By bunching 2 years of charitable ($9,000) into Year 1, Sarah & Tom push their itemized total to $33,000 — above the $32,200 standard. In Year 2 they take the standard. The 2-year total deduction is $65,200 vs $64,400 for standard both years, saving $176 at their 22% rate. A modest but real gain.

FAQ

The standard deduction is a fixed amount set by the IRS based on your filing status ($32,200 for MFJ in 2026). Itemized deductions are specific expenses you actually paid — SALT, mortgage interest, charitable donations, and medical costs. You choose whichever is higher. About 87% of filers take the standard deduction because the TCJA (now permanent under OBBBA) roughly doubled it.
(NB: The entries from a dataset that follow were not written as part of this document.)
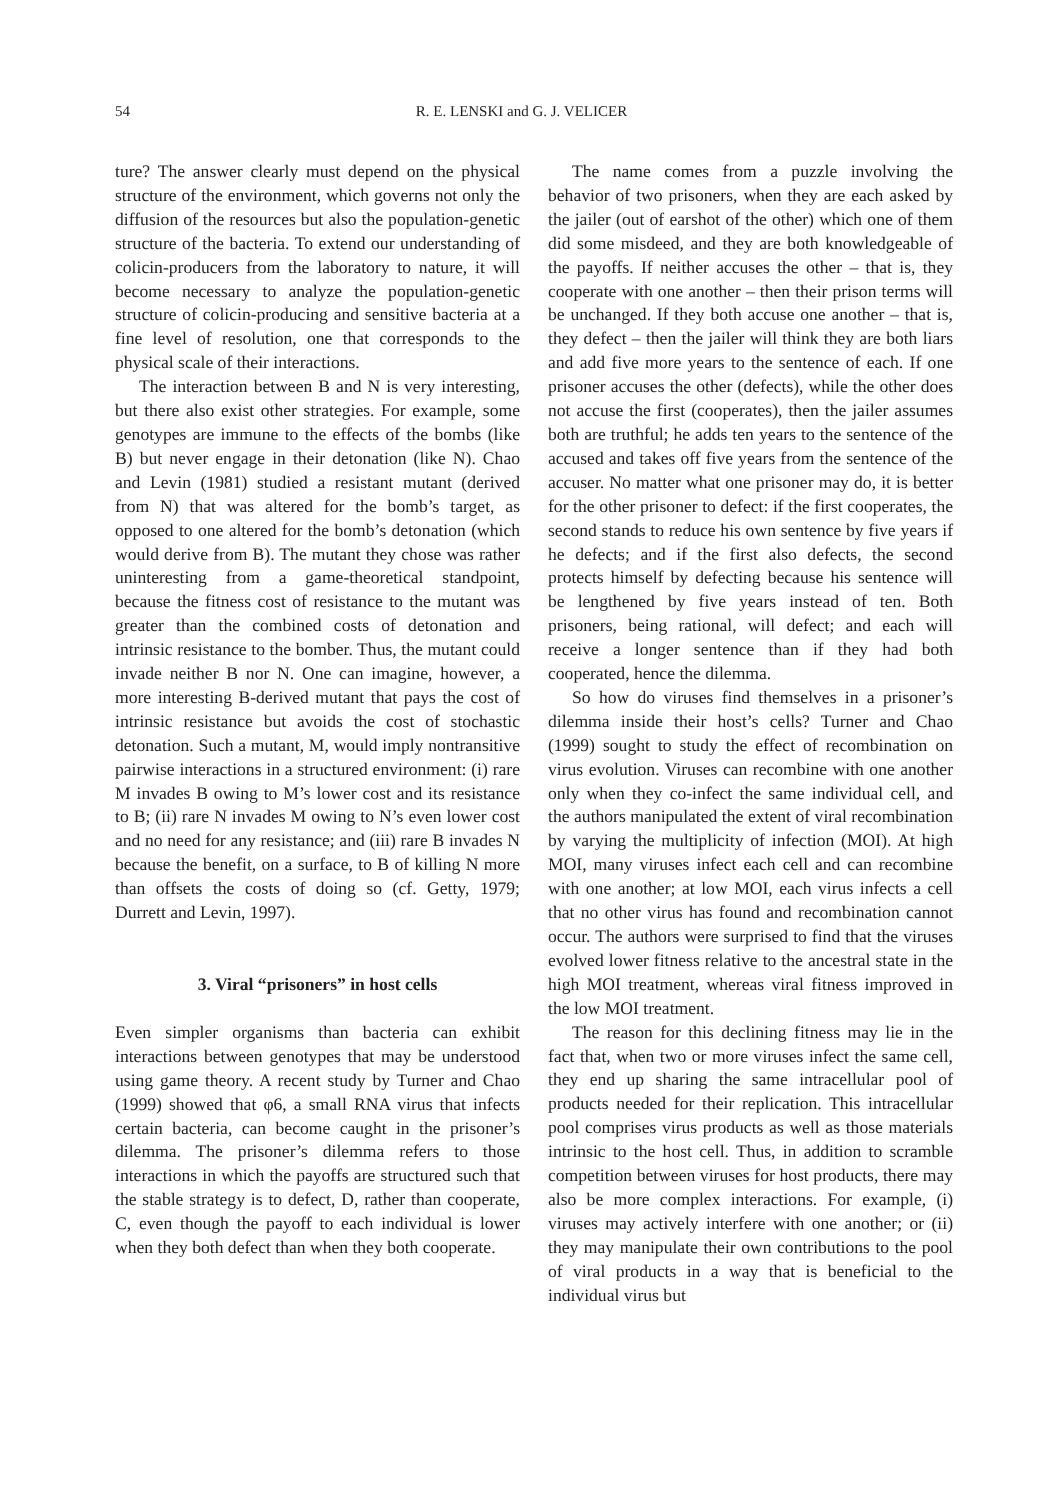54 R. E. LENSKI and G. J. VELICER
ture? The answer clearly must depend on the physical structure of the environment, which governs not only the diffusion of the resources but also the population-genetic structure of the bacteria. To extend our understanding of colicin-producers from the laboratory to nature, it will become necessary to analyze the population-genetic structure of colicin-producing and sensitive bacteria at a fine level of resolution, one that corresponds to the physical scale of their interactions.
The interaction between B and N is very interesting, but there also exist other strategies. For example, some genotypes are immune to the effects of the bombs (like B) but never engage in their detonation (like N). Chao and Levin (1981) studied a resistant mutant (derived from N) that was altered for the bomb’s target, as opposed to one altered for the bomb’s detonation (which would derive from B). The mutant they chose was rather uninteresting from a game-theoretical standpoint, because the fitness cost of resistance to the mutant was greater than the combined costs of detonation and intrinsic resistance to the bomber. Thus, the mutant could invade neither B nor N. One can imagine, however, a more interesting B-derived mutant that pays the cost of intrinsic resistance but avoids the cost of stochastic detonation. Such a mutant, M, would imply nontransitive pairwise interactions in a structured environment: (i) rare M invades B owing to M’s lower cost and its resistance to B; (ii) rare N invades M owing to N’s even lower cost and no need for any resistance; and (iii) rare B invades N because the benefit, on a surface, to B of killing N more than offsets the costs of doing so (cf. Getty, 1979; Durrett and Levin, 1997).
3. Viral “prisoners” in host cells
Even simpler organisms than bacteria can exhibit interactions between genotypes that may be understood using game theory. A recent study by Turner and Chao (1999) showed that φ6, a small RNA virus that infects certain bacteria, can become caught in the prisoner’s dilemma. The prisoner’s dilemma refers to those interactions in which the payoffs are structured such that the stable strategy is to defect, D, rather than cooperate, C, even though the payoff to each individual is lower when they both defect than when they both cooperate.
The name comes from a puzzle involving the behavior of two prisoners, when they are each asked by the jailer (out of earshot of the other) which one of them did some misdeed, and they are both knowledgeable of the payoffs. If neither accuses the other – that is, they cooperate with one another – then their prison terms will be unchanged. If they both accuse one another – that is, they defect – then the jailer will think they are both liars and add five more years to the sentence of each. If one prisoner accuses the other (defects), while the other does not accuse the first (cooperates), then the jailer assumes both are truthful; he adds ten years to the sentence of the accused and takes off five years from the sentence of the accuser. No matter what one prisoner may do, it is better for the other prisoner to defect: if the first cooperates, the second stands to reduce his own sentence by five years if he defects; and if the first also defects, the second protects himself by defecting because his sentence will be lengthened by five years instead of ten. Both prisoners, being rational, will defect; and each will receive a longer sentence than if they had both cooperated, hence the dilemma.
So how do viruses find themselves in a prisoner’s dilemma inside their host’s cells? Turner and Chao (1999) sought to study the effect of recombination on virus evolution. Viruses can recombine with one another only when they co-infect the same individual cell, and the authors manipulated the extent of viral recombination by varying the multiplicity of infection (MOI). At high MOI, many viruses infect each cell and can recombine with one another; at low MOI, each virus infects a cell that no other virus has found and recombination cannot occur. The authors were surprised to find that the viruses evolved lower fitness relative to the ancestral state in the high MOI treatment, whereas viral fitness improved in the low MOI treatment.
The reason for this declining fitness may lie in the fact that, when two or more viruses infect the same cell, they end up sharing the same intracellular pool of products needed for their replication. This intracellular pool comprises virus products as well as those materials intrinsic to the host cell. Thus, in addition to scramble competition between viruses for host products, there may also be more complex interactions. For example, (i) viruses may actively interfere with one another; or (ii) they may manipulate their own contributions to the pool of viral products in a way that is beneficial to the individual virus but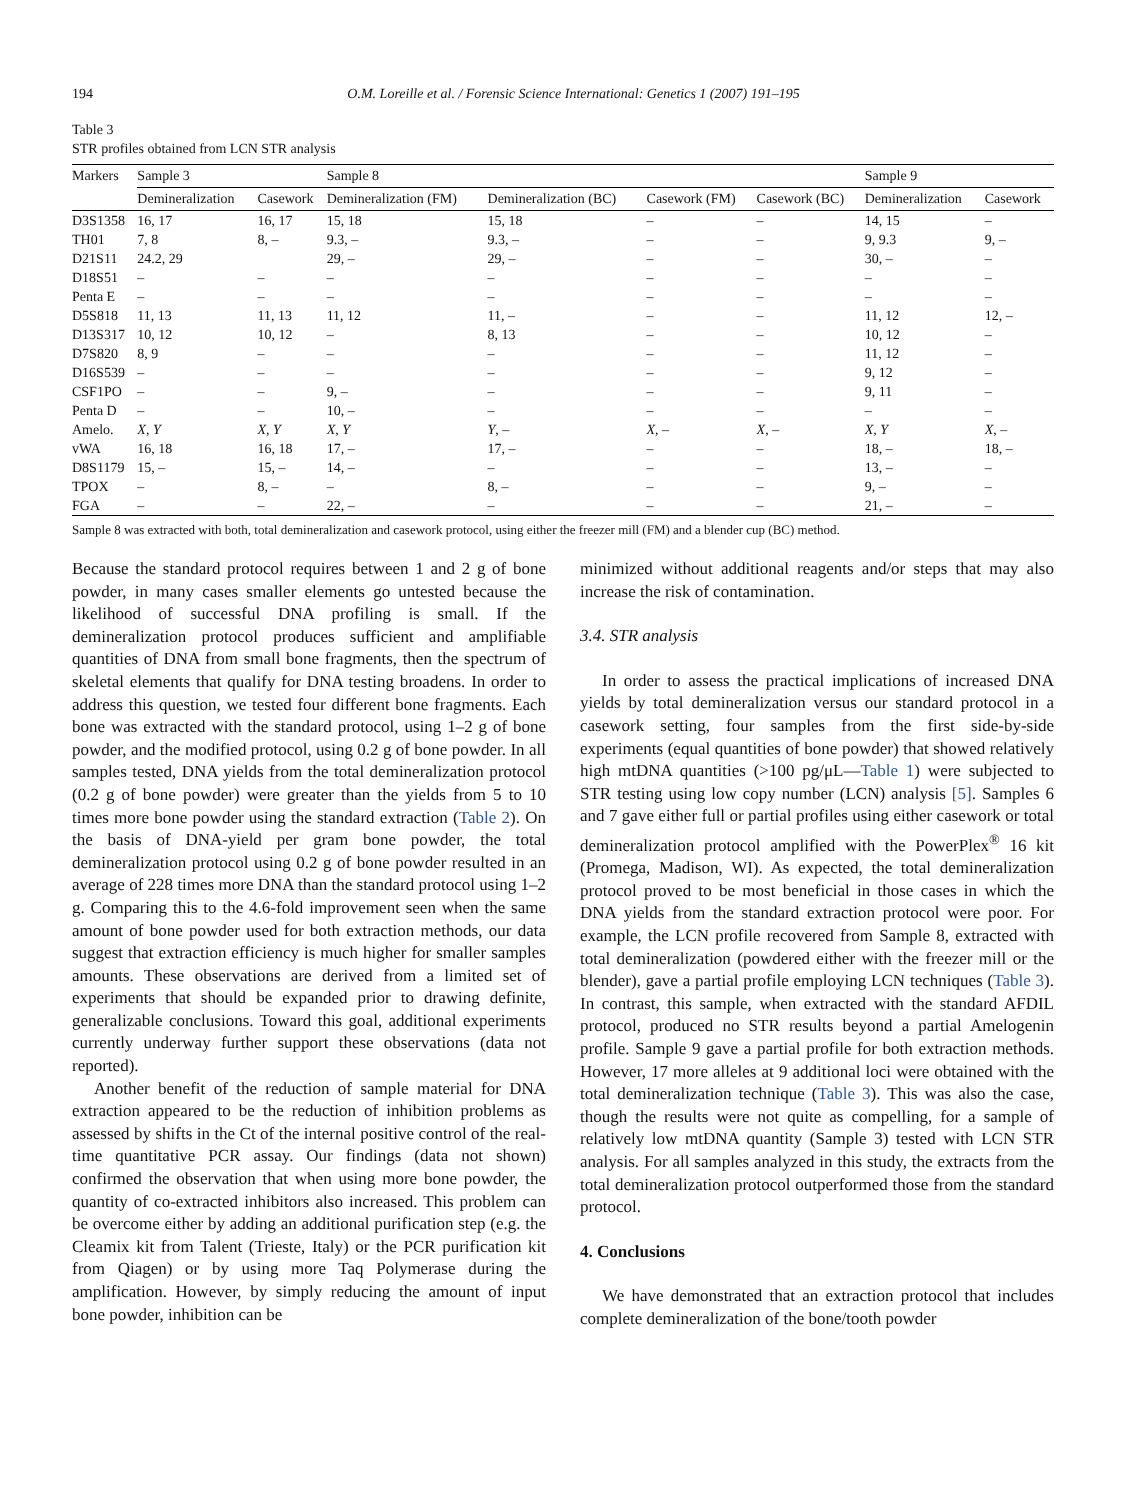194 O.M. Loreille et al. / Forensic Science International: Genetics 1 (2007) 191–195
Table 3
STR profiles obtained from LCN STR analysis
| Markers | Sample 3 | | Sample 8 | | | | Sample 9 | |
| --- | --- | --- | --- | --- | --- | --- | --- | --- |
| | Demineralization | Casework | Demineralization (FM) | Demineralization (BC) | Casework (FM) | Casework (BC) | Demineralization | Casework |
| D3S1358 | 16, 17 | 16, 17 | 15, 18 | 15, 18 | – | – | 14, 15 | – |
| TH01 | 7, 8 | 8, – | 9.3, – | 9.3, – | – | – | 9, 9.3 | 9, – |
| D21S11 | 24.2, 29 | | 29, – | 29, – | – | – | 30, – | – |
| D18S51 | – | – | – | – | – | – | – | – |
| Penta E | – | – | – | – | – | – | – | – |
| D5S818 | 11, 13 | 11, 13 | 11, 12 | 11, – | – | – | 11, 12 | 12, – |
| D13S317 | 10, 12 | 10, 12 | – | 8, 13 | – | – | 10, 12 | – |
| D7S820 | 8, 9 | – | – | – | – | – | 11, 12 | – |
| D16S539 | – | – | – | – | – | – | 9, 12 | – |
| CSF1PO | – | – | 9, – | – | – | – | 9, 11 | – |
| Penta D | – | – | 10, – | – | – | – | – | – |
| Amelo. | X, Y | X, Y | X, Y | Y , – | X , – | X , – | X, Y | X , – |
| vWA | 16, 18 | 16, 18 | 17, – | 17, – | – | – | 18, – | 18, – |
| D8S1179 | 15, – | 15, – | 14, – | – | – | – | 13, – | – |
| TPOX | – | 8, – | – | 8, – | – | – | 9, – | – |
| FGA | – | – | 22, – | – | – | – | 21, – | – |
Sample 8 was extracted with both, total demineralization and casework protocol, using either the freezer mill (FM) and a blender cup (BC) method.
Because the standard protocol requires between 1 and 2 g of bone powder, in many cases smaller elements go untested because the likelihood of successful DNA profiling is small. If the demineralization protocol produces sufficient and amplifiable quantities of DNA from small bone fragments, then the spectrum of skeletal elements that qualify for DNA testing broadens. In order to address this question, we tested four different bone fragments. Each bone was extracted with the standard protocol, using 1–2 g of bone powder, and the modified protocol, using 0.2 g of bone powder. In all samples tested, DNA yields from the total demineralization protocol (0.2 g of bone powder) were greater than the yields from 5 to 10 times more bone powder using the standard extraction (Table 2). On the basis of DNA-yield per gram bone powder, the total demineralization protocol using 0.2 g of bone powder resulted in an average of 228 times more DNA than the standard protocol using 1–2 g. Comparing this to the 4.6-fold improvement seen when the same amount of bone powder used for both extraction methods, our data suggest that extraction efficiency is much higher for smaller samples amounts. These observations are derived from a limited set of experiments that should be expanded prior to drawing definite, generalizable conclusions. Toward this goal, additional experiments currently underway further support these observations (data not reported).
Another benefit of the reduction of sample material for DNA extraction appeared to be the reduction of inhibition problems as assessed by shifts in the Ct of the internal positive control of the real-time quantitative PCR assay. Our findings (data not shown) confirmed the observation that when using more bone powder, the quantity of co-extracted inhibitors also increased. This problem can be overcome either by adding an additional purification step (e.g. the Cleamix kit from Talent (Trieste, Italy) or the PCR purification kit from Qiagen) or by using more Taq Polymerase during the amplification. However, by simply reducing the amount of input bone powder, inhibition can be
minimized without additional reagents and/or steps that may also increase the risk of contamination.
3.4. STR analysis
In order to assess the practical implications of increased DNA yields by total demineralization versus our standard protocol in a casework setting, four samples from the first side-by-side experiments (equal quantities of bone powder) that showed relatively high mtDNA quantities (>100 pg/μL—Table 1) were subjected to STR testing using low copy number (LCN) analysis [5]. Samples 6 and 7 gave either full or partial profiles using either casework or total demineralization protocol amplified with the PowerPlex<sup>®</sup> 16 kit (Promega, Madison, WI). As expected, the total demineralization protocol proved to be most beneficial in those cases in which the DNA yields from the standard extraction protocol were poor. For example, the LCN profile recovered from Sample 8, extracted with total demineralization (powdered either with the freezer mill or the blender), gave a partial profile employing LCN techniques (Table 3). In contrast, this sample, when extracted with the standard AFDIL protocol, produced no STR results beyond a partial Amelogenin profile. Sample 9 gave a partial profile for both extraction methods. However, 17 more alleles at 9 additional loci were obtained with the total demineralization technique (Table 3). This was also the case, though the results were not quite as compelling, for a sample of relatively low mtDNA quantity (Sample 3) tested with LCN STR analysis. For all samples analyzed in this study, the extracts from the total demineralization protocol outperformed those from the standard protocol.
4. Conclusions
We have demonstrated that an extraction protocol that includes complete demineralization of the bone/tooth powder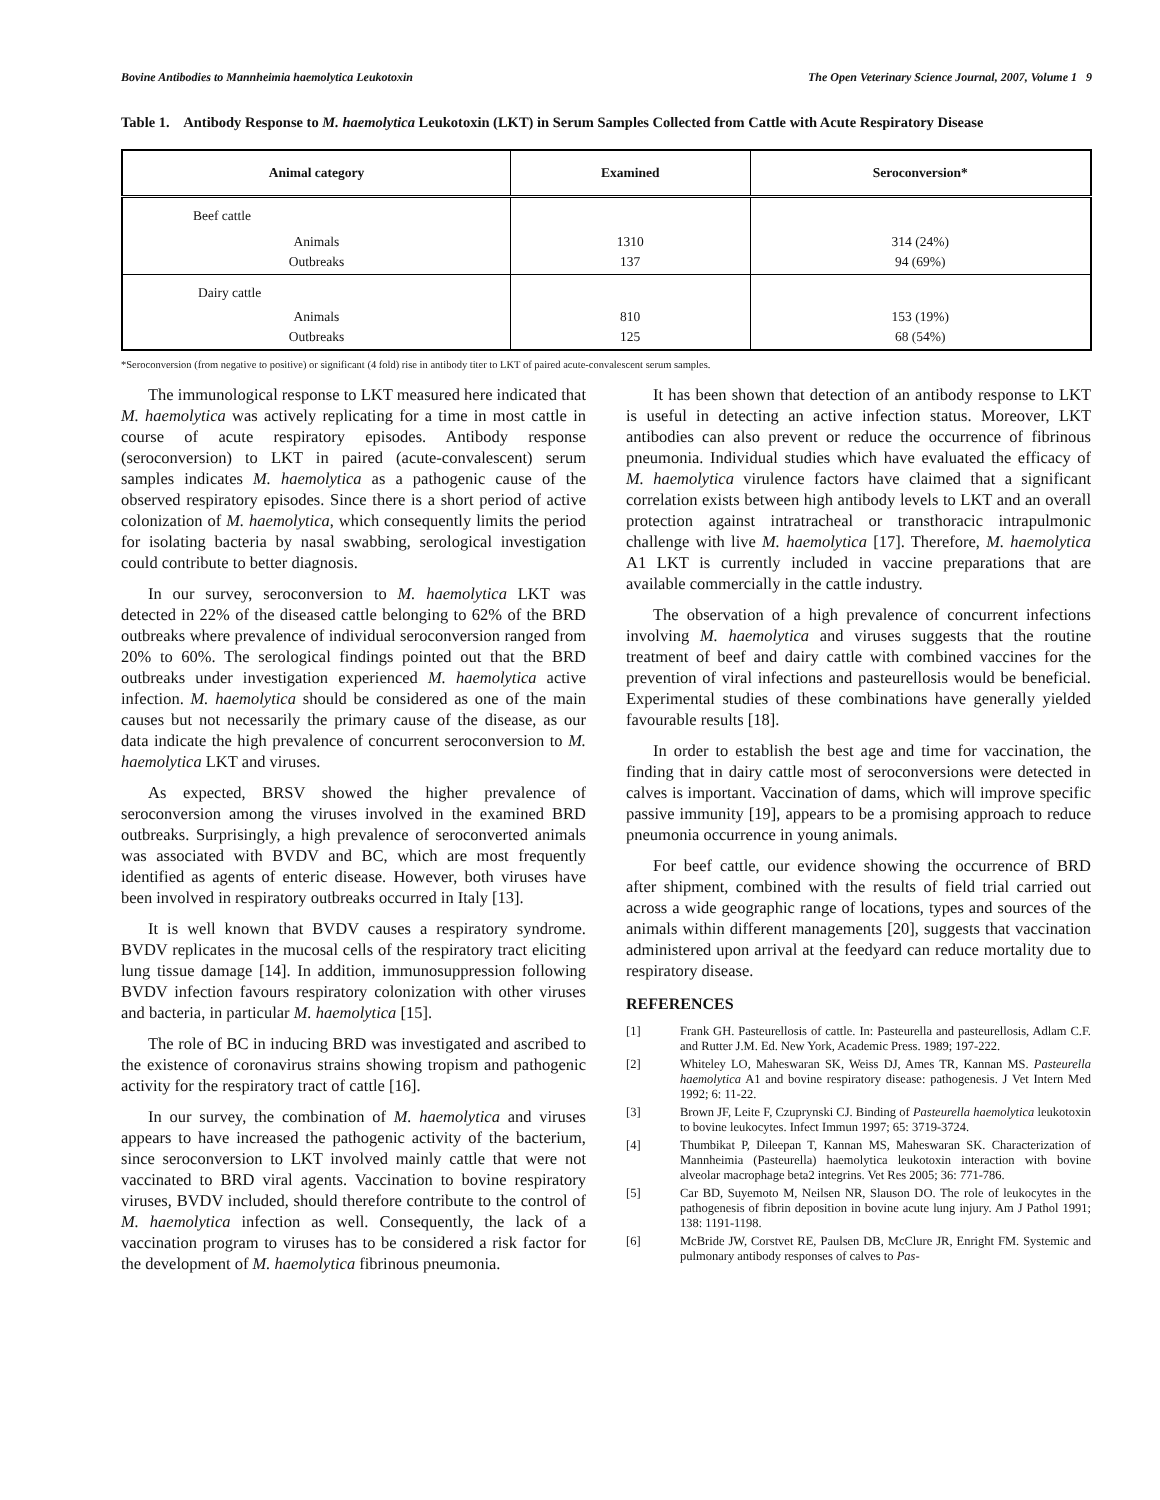Bovine Antibodies to Mannheimia haemolytica Leukotoxin The Open Veterinary Science Journal, 2007, Volume 1 9
Table 1. Antibody Response to M. haemolytica Leukotoxin (LKT) in Serum Samples Collected from Cattle with Acute Respiratory Disease
| Animal category | Examined | Seroconversion* |
| --- | --- | --- |
| Beef cattle | | |
| Animals Outbreaks | 1310 137 | 314 (24%) 94 (69%) |
| Dairy cattle | | |
| Animals Outbreaks | 810 125 | 153 (19%) 68 (54%) |
*Seroconversion (from negative to positive) or significant (4 fold) rise in antibody titer to LKT of paired acute-convalescent serum samples.
The immunological response to LKT measured here indicated that M. haemolytica was actively replicating for a time in most cattle in course of acute respiratory episodes. Antibody response (seroconversion) to LKT in paired (acute-convalescent) serum samples indicates M. haemolytica as a pathogenic cause of the observed respiratory episodes. Since there is a short period of active colonization of M. haemolytica, which consequently limits the period for isolating bacteria by nasal swabbing, serological investigation could contribute to better diagnosis.
In our survey, seroconversion to M. haemolytica LKT was detected in 22% of the diseased cattle belonging to 62% of the BRD outbreaks where prevalence of individual seroconversion ranged from 20% to 60%. The serological findings pointed out that the BRD outbreaks under investigation experienced M. haemolytica active infection. M. haemolytica should be considered as one of the main causes but not necessarily the primary cause of the disease, as our data indicate the high prevalence of concurrent seroconversion to M. haemolytica LKT and viruses.
As expected, BRSV showed the higher prevalence of seroconversion among the viruses involved in the examined BRD outbreaks. Surprisingly, a high prevalence of seroconverted animals was associated with BVDV and BC, which are most frequently identified as agents of enteric disease. However, both viruses have been involved in respiratory outbreaks occurred in Italy [13].
It is well known that BVDV causes a respiratory syndrome. BVDV replicates in the mucosal cells of the respiratory tract eliciting lung tissue damage [14]. In addition, immunosuppression following BVDV infection favours respiratory colonization with other viruses and bacteria, in particular M. haemolytica [15].
The role of BC in inducing BRD was investigated and ascribed to the existence of coronavirus strains showing tropism and pathogenic activity for the respiratory tract of cattle [16].
In our survey, the combination of M. haemolytica and viruses appears to have increased the pathogenic activity of the bacterium, since seroconversion to LKT involved mainly cattle that were not vaccinated to BRD viral agents. Vaccination to bovine respiratory viruses, BVDV included, should therefore contribute to the control of M. haemolytica infection as well. Consequently, the lack of a vaccination program to viruses has to be considered a risk factor for the development of M. haemolytica fibrinous pneumonia.
It has been shown that detection of an antibody response to LKT is useful in detecting an active infection status. Moreover, LKT antibodies can also prevent or reduce the occurrence of fibrinous pneumonia. Individual studies which have evaluated the efficacy of M. haemolytica virulence factors have claimed that a significant correlation exists between high antibody levels to LKT and an overall protection against intratracheal or transthoracic intrapulmonic challenge with live M. haemolytica [17]. Therefore, M. haemolytica A1 LKT is currently included in vaccine preparations that are available commercially in the cattle industry.
The observation of a high prevalence of concurrent infections involving M. haemolytica and viruses suggests that the routine treatment of beef and dairy cattle with combined vaccines for the prevention of viral infections and pasteurellosis would be beneficial. Experimental studies of these combinations have generally yielded favourable results [18].
In order to establish the best age and time for vaccination, the finding that in dairy cattle most of seroconversions were detected in calves is important. Vaccination of dams, which will improve specific passive immunity [19], appears to be a promising approach to reduce pneumonia occurrence in young animals.
For beef cattle, our evidence showing the occurrence of BRD after shipment, combined with the results of field trial carried out across a wide geographic range of locations, types and sources of the animals within different managements [20], suggests that vaccination administered upon arrival at the feedyard can reduce mortality due to respiratory disease.
REFERENCES
[1] Frank GH. Pasteurellosis of cattle. In: Pasteurella and pasteurellosis, Adlam C.F. and Rutter J.M. Ed. New York, Academic Press. 1989; 197-222.
[2] Whiteley LO, Maheswaran SK, Weiss DJ, Ames TR, Kannan MS. Pasteurella haemolytica A1 and bovine respiratory disease: pathogenesis. J Vet Intern Med 1992; 6: 11-22.
[3] Brown JF, Leite F, Czuprynski CJ. Binding of Pasteurella haemolytica leukotoxin to bovine leukocytes. Infect Immun 1997; 65: 3719-3724.
[4] Thumbikat P, Dileepan T, Kannan MS, Maheswaran SK. Characterization of Mannheimia (Pasteurella) haemolytica leukotoxin interaction with bovine alveolar macrophage beta2 integrins. Vet Res 2005; 36: 771-786.
[5] Car BD, Suyemoto M, Neilsen NR, Slauson DO. The role of leukocytes in the pathogenesis of fibrin deposition in bovine acute lung injury. Am J Pathol 1991; 138: 1191-1198.
[6] McBride JW, Corstvet RE, Paulsen DB, McClure JR, Enright FM. Systemic and pulmonary antibody responses of calves to Pas-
You're more likely to benefit from itemizing if you: live in a high-tax state (NY, CA, NJ, CT) and pay significant SALT, have a large mortgage (interest on up to $750K), make substantial charitable contributions, or have large unreimbursed medical expenses. The new $40,400 SALT cap under OBBBA (up from $10,000) makes itemizing viable for more homeowners than under the original TCJA.
SALT includes state income tax (or sales tax if you choose), local income tax, and property tax. You can deduct either state income tax OR state sales tax, not both. The 2026 OBBBA cap is $40,400 (up from $10,000 under TCJA). For high earners above $505,000 MAGI, the deduction is phased down by 30% of the amount above $10,000, with a floor of $10,000.
Yes. Mortgage interest on up to $750,000 of acquisition debt is deductible if you itemize. This limit was made permanent under OBBBA (it was originally a temporary TCJA provision). Home equity loan interest is also deductible if the funds are used to buy, build, or substantially improve your home.
Bunching is a tax planning strategy where you concentrate 2 or more years of charitable donations into a single tax year to push your itemized deductions above the standard deduction threshold. In the off year, you take the standard deduction. You can use a Donor-Advised Fund (DAF) to bunch tax deductions while spreading actual charitable giving over multiple years. This works best when your itemized deductions are close to but below the standard deduction.